We Try to Invest with System 2
When investing, we must be continually on guard against the biases that System 1 can introduce into our analysis. Just because a decision feels right and is easy to make, it doesn’t mean it’s the correct one. Furthermore, even after taking the time to analyze a problem using System 2, the resulting decision can still feel like the wrong one, causing us to emotionally second-guess our conclusions.
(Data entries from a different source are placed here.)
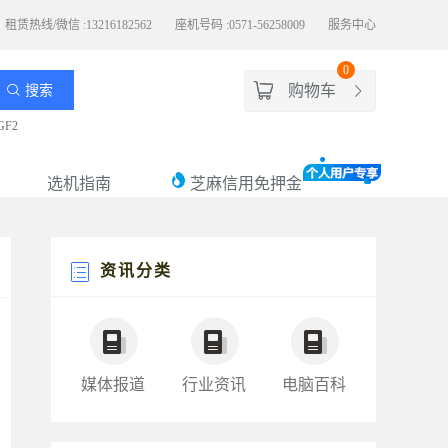
租赁热线/微信 :13216182562
座机号码 :0571-56258009
服务中心
0
购物车
搜索
GF2
选机指南
芝麻信用免押金
资讯分类
媒体报道
行业资讯
电脑百科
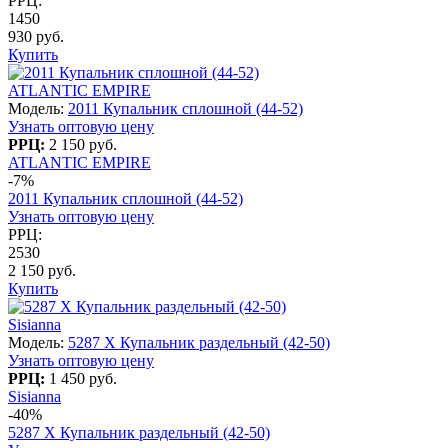
РРЦ:
1450
930 руб.
Купить
ATLANTIC EMPIRE
Модель:
2011 Купальник сплошной (44-52)
Узнать оптовую цену
РРЦ:
2 150 руб.
ATLANTIC EMPIRE
-7%
2011 Купальник сплошной (44-52)
Узнать оптовую цену
РРЦ:
2530
2 150 руб.
Купить
Sisianna
Модель:
5287 X Купальник раздельный (42-50)
Узнать оптовую цену
РРЦ:
1 450 руб.
Sisianna
-40%
5287 X Купальник раздельный (42-50)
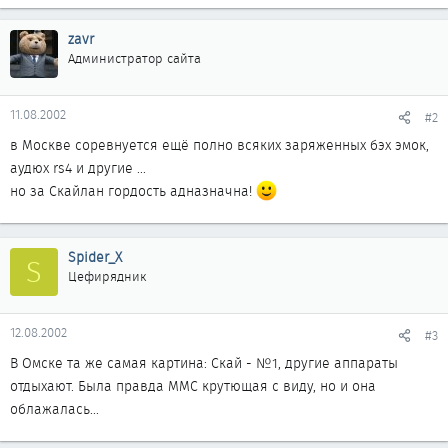
zavr
Администратор сайта
11.08.2002
#2
в Москве соревнуется ещё полно всяких заряженных бэх эмок,
аудюх rs4 и другие ...
но за Скайлан гордость адназначна!
Spider_X
S
Цефирядник
12.08.2002
#3
В Омске та же самая картина: Скай - №1, другие аппараты
отдыхают. Была правда ММС крутющая с виду, но и она
облажалась...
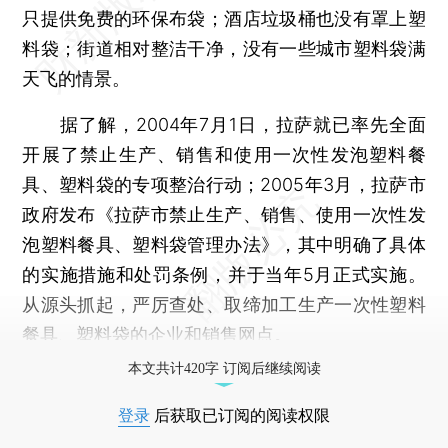
只提供免费的环保布袋；酒店垃圾桶也没有罩上塑
料袋；街道相对整洁干净，没有一些城市塑料袋满
天飞的情景。
据了解，2004年7月1日，拉萨就已率先全面
开展了禁止生产、销售和使用一次性发泡塑料餐
具、塑料袋的专项整治行动；2005年3月，拉萨市
政府发布《拉萨市禁止生产、销售、使用一次性发
泡塑料餐具、塑料袋管理办法》，其中明确了具体
的实施措施和处罚条例，并于当年5月正式实施。
从源头抓起，严厉查处、取缔加工生产一次性塑料
餐具、塑料袋的企业和销售网点。
本文共计420字 订阅后继续阅读
登录
后获取已订阅的阅读权限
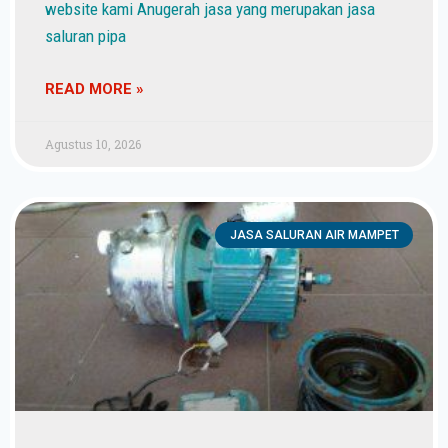
website kami Anugerah jasa yang merupakan jasa
saluran pipa
READ MORE »
Agustus 10, 2026
JASA SALURAN AIR MAMPET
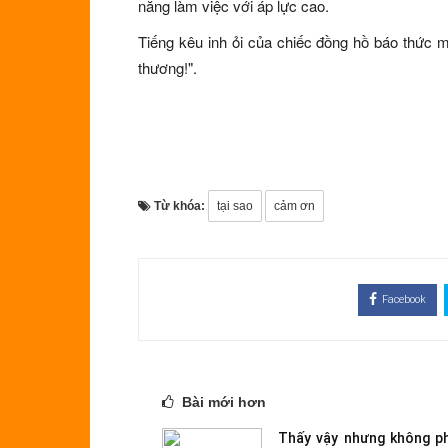
năng làm việc với áp lực cao.
Tiếng kêu inh ỏi của chiếc đồng hồ báo thức m
thương!".
Từ khóa:
tại sao
cảm ơn
Facebook
Bài mới hơn
Thấy vậy nhưng không ph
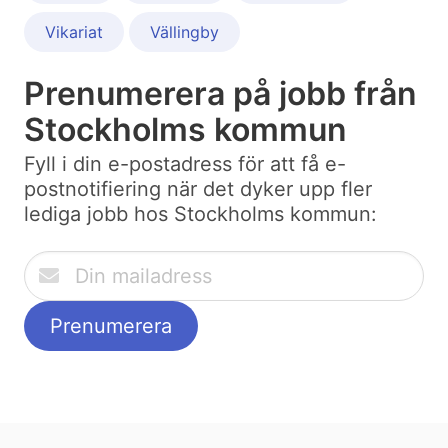
Vikariat
Vällingby
Prenumerera på jobb från
Stockholms kommun
Fyll i din e-postadress för att få e-
postnotifiering när det dyker upp fler
lediga jobb hos Stockholms kommun:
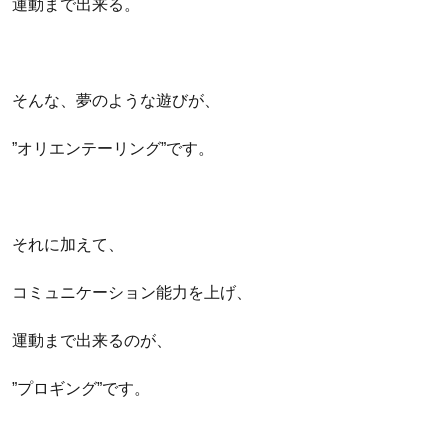
運動まで出来る。
そんな、夢のような遊びが、
”オリエンテーリング”です。
それに加えて、
コミュニケーション能力を上げ、
運動まで出来るのが、
”プロギング”です。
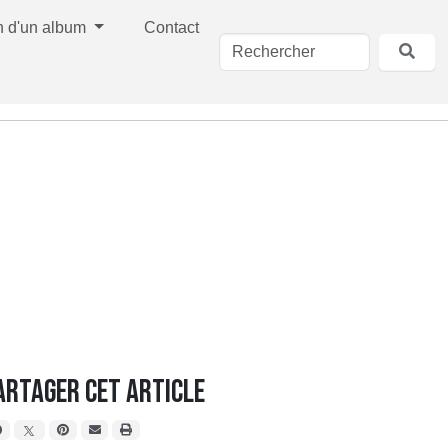
n d'un album
Contact
artager cet article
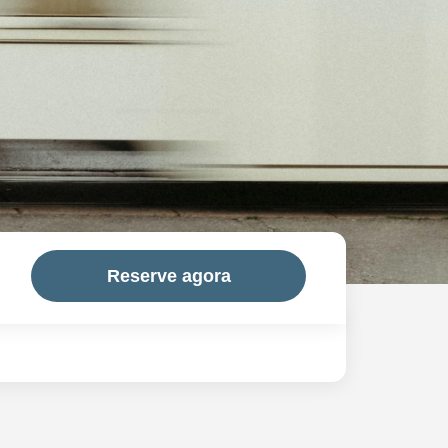
Reserve agora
For example, we have written previously about the meteoric rise of technology stocks in the U.S. There was a point in time that whenever we saw a news report about the FANG stocks (Facebook, Amazon.com, Netflix, and Google) setting new highs, we would immediately write that news off as another sign that tech stocks were overvalued. We would look at the valuations of some of these companies – 165x price-to-earnings (“P/E”) ratio for Netflix or a $1 trillion market cap for Amazon – and scoff that there was no way the fundamentals supported how richly the market was valuing the companies.
But then we paused for a moment and began to think about just how dominant some of these companies are – specifically Google (or, more accurately, its parent company Alphabet Inc.). We realized we were making an emotional, knee-jerk reaction about Alphabet’s shares, and this reaction could be misguided. Although its trailing P/E ratio looked high at 32x, we knew there were several adjustments that had to be made to make this ratio a more accurate reflection of reality. So we took a couple of weeks and had a deeper look at the company, debated what its future growth was going to look like, and created a financial model that captured our estimates. The result? Alphabet isn’t nearly as expensive as we originally thought. In fact, it’s only a modestly-sized pullback away from looking downright cheap.
That said, people can make a lot of money by relying solely on System 1 decisions. Jumping on the Bitcoin euphoria this time last year or tech-boom enthusiasm in 1998 would have made anyone rich in the short-term. But the trick to monetizing these emotional gains is to head for the exits before everyone else does. And this requires anticipating when the rest of the market will stop relying on using their System 1 and begin using their System 2.
Until such time that we develop an accurate model for anticipating the market’s System 1 responses, we’re going to continue to rely on the laborious, logical, and slow System 2 mode of decision making. It may not result in as many fleeting moments of euphoria, but over the long-term we believe that it is the most repeatable way to make correct investment decisions.